### DIRECTIONS
Read the records below. Copy each line where the string "with" occurs.

### SOURCE MATERIAL
---+---

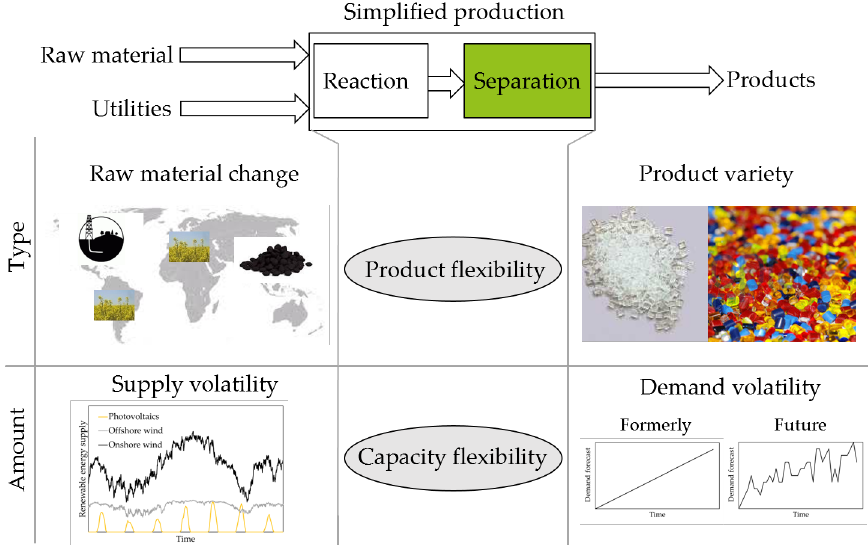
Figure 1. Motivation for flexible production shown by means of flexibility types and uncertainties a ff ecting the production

---+---

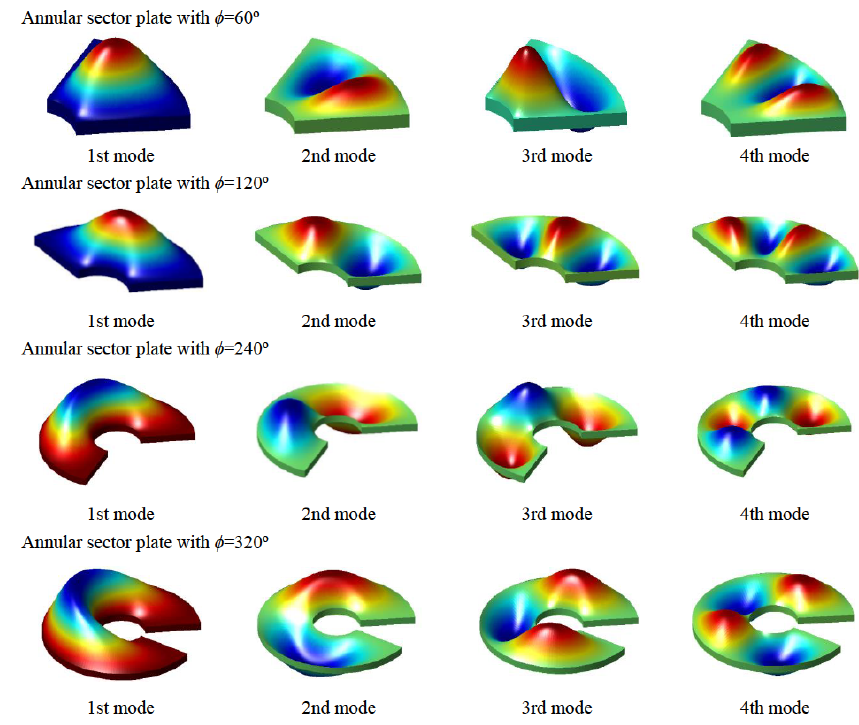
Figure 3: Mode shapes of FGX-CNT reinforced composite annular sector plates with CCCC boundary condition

---+---

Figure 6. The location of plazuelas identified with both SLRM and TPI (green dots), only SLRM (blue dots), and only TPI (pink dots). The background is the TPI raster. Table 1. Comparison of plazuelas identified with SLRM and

---+---

### ANSWER TO THE EXERCISE
Figure 3: Mode shapes of FGX-CNT reinforced composite annular sector plates with CCCC boundary condition
Figure 6. The location of plazuelas identified with both SLRM and TPI (green dots), only SLRM (blue dots), and only TPI (pink dots). The background is the TPI raster. Table 1. Comparison of plazuelas identified with SLRM and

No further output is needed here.